2

I have set (not list) of strings (words). It is a big one. (It's ripped out of images with openCV and tesseract so there's no reliable way to predict its contents.)

At some point of working with this list I need to find out if it contains at least one word that begins with part I'm currently processing. So it's like (NOT an actual code):

if exists(word.startswith(word_part) in word_set) then continue else break

There is a very good answer on how to find all strings in list that start with something here:

result = [s for s in string_list if s.startswith(lookup)]

or

result = filter(lambda s: s.startswith(lookup), string_list)

But they return list or iterator of all strings found. I only need to find if any such string exists within set, not get them all. Performance-wise it seems kinda stupid to get list, then get its len and see if it's more than zero and then just drop that list.
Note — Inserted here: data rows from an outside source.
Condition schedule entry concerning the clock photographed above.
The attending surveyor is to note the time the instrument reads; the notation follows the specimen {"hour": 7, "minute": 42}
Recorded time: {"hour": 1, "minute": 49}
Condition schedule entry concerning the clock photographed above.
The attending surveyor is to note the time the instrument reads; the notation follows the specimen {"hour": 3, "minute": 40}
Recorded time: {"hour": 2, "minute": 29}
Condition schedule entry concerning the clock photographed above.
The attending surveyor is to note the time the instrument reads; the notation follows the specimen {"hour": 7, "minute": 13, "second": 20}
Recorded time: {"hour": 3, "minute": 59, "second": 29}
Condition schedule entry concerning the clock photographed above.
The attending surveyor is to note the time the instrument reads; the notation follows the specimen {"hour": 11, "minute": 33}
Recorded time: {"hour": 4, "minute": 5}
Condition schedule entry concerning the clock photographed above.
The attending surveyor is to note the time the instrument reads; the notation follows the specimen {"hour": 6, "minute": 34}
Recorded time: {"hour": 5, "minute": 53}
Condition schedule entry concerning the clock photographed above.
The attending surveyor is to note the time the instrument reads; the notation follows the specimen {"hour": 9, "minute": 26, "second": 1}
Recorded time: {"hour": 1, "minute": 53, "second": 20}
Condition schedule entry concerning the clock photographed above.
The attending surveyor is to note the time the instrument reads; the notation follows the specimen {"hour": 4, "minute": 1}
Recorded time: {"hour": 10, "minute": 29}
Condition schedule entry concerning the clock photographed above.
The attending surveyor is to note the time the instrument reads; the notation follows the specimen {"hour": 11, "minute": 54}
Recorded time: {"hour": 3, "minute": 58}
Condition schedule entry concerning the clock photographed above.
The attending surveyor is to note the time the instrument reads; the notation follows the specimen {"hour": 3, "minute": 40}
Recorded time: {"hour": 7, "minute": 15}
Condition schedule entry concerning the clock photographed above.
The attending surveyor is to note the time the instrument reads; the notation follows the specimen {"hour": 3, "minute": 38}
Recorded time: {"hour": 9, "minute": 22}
It there a better / faster / cleaner way?

Paul Alex
  • 65
  • 8
  • 1
    you could just `re.search("[\b]lookup_term",original_block_of_text))` ... but it still is O(N) ... you could make a set of the `word[:len(lookup_term)]` instead of the whole word ... but still takes O(N) to build that set (but then very fast lookup)... – Joran Beasley Dec 18 '19 at 04:40
  • 4
    If you want short-circuit, why not `if any(word.startswith(word_part) for word in wordset)`? – Chris Dec 18 '19 at 04:41
  • 1
    If you want to make this check more performant, you should store your strings in a prefix trie (see this question https://stackoverflow.com/questions/11015320/how-to-create-a-trie-in-python or use a real library), otherwise just use `any` as others have already mentioned. – Boris Verkhovskiy Dec 18 '19 at 05:00
  • `sort` + `bisect` + `startswith`. – Stefan Pochmann Dec 18 '19 at 05:20
  • Joran Beasely, no, that won't do, I need to do that multiple times. with different-*length* starting letter sets. so building a different list for looking up is too performance-heavy. Chris, yes, that's exactly what I need, I'm just beginning coding in python so I didn't know about "any" yet, thank you! Boris, that's too data-science for a former web developer like me. Not my level yet, but thanks for pointing. I'll look in that direction later, when I'll have more experience. – Paul Alex Dec 18 '19 at 05:29

2 Answers2

3

Your pseudocode is very close to real code!

if any(word.startswith(word_part) for word in word_set):
    continue
else:
    break

any returns as soon as it finds one true element, so it's efficient.

wjandrea
  • 28,235
  • 9
  • 60
  • 81
  • exactly what I need, thank you! I'm just starting learning python (about 10 days ago wrote my very first script that's more than "print('this is a drill')"-lookalikes) so some things I just didn't encounter yet. – Paul Alex Dec 18 '19 at 05:30
2

You need yield:

def find_word(word_set, letter):
    for word in word_set:
        if word.startswith(letter):
            yield word
    yield None
if next(find_word(word_set, letter)): print('word exists')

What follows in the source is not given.